ECLI:NL:RBAMS:2023:1891

Rechtbank Amsterdam

Datum uitspraak
18 januari 2023
Publicatiedatum
29 maart 2023
Zaaknummer
13/752060-21
Instantie
Rechtbank Amsterdam
Type
Uitspraak
Procedures
  • Eerste en enige aanleg
Vindplaatsen
  • Rechtspraak.nl
AI samenvatting door LexboostAutomatisch gegenereerd

Weigering van overlevering op basis van artikel 6a Overleveringswet met betrekking tot een Pools Europees aanhoudingsbevel

Op 18 januari 2023 heeft de Rechtbank Amsterdam uitspraak gedaan in een zaak betreffende de overlevering van een opgeëiste persoon op basis van een Europees aanhoudingsbevel (EAB) uitgevaardigd door Polen. De vordering tot overlevering was ingediend door de officier van justitie en dateerde van 27 december 2021. De rechtbank heeft vastgesteld dat de termijn van 90 dagen voor het nemen van een beslissing op het overleveringsverzoek was verstreken, waardoor er geen grondslag meer bestond voor de gevangenhouding van de opgeëiste persoon.
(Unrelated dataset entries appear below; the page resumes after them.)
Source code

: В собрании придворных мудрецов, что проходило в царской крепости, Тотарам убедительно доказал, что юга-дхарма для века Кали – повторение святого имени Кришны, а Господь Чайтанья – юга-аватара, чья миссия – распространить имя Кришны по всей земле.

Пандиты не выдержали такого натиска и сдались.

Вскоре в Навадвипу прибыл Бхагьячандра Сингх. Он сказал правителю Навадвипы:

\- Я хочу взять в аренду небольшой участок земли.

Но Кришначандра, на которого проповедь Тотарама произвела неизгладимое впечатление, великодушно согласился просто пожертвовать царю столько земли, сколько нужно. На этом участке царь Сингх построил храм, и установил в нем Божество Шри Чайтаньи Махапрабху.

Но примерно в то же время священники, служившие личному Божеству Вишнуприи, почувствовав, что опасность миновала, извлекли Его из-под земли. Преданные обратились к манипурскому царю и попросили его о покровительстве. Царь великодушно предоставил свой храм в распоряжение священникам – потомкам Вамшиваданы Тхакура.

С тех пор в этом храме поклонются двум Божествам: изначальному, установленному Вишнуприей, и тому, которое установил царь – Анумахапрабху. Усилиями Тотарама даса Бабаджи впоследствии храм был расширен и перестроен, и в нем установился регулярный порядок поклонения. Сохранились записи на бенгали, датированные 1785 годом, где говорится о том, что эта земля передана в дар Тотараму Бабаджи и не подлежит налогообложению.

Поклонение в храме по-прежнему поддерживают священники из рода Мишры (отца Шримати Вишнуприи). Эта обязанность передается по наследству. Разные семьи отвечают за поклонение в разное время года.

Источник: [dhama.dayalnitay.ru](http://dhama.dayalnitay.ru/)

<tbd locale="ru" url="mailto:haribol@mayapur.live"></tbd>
De rechtbank heeft de identiteit van de opgeëiste persoon onderzocht en vastgesteld dat hij de Poolse nationaliteit heeft. Het EAB was uitgevaardigd voor de tenuitvoerlegging van een vrijheidsstraf van één jaar, opgelegd door het District Law Court in Kłodzko. De rechtbank heeft beoordeeld of aan de voorwaarden voor overlevering was voldaan, met inachtneming van de vereisten van dubbele strafbaarheid en de weigeringsgrond zoals bedoeld in artikel 6a van de Overleveringswet.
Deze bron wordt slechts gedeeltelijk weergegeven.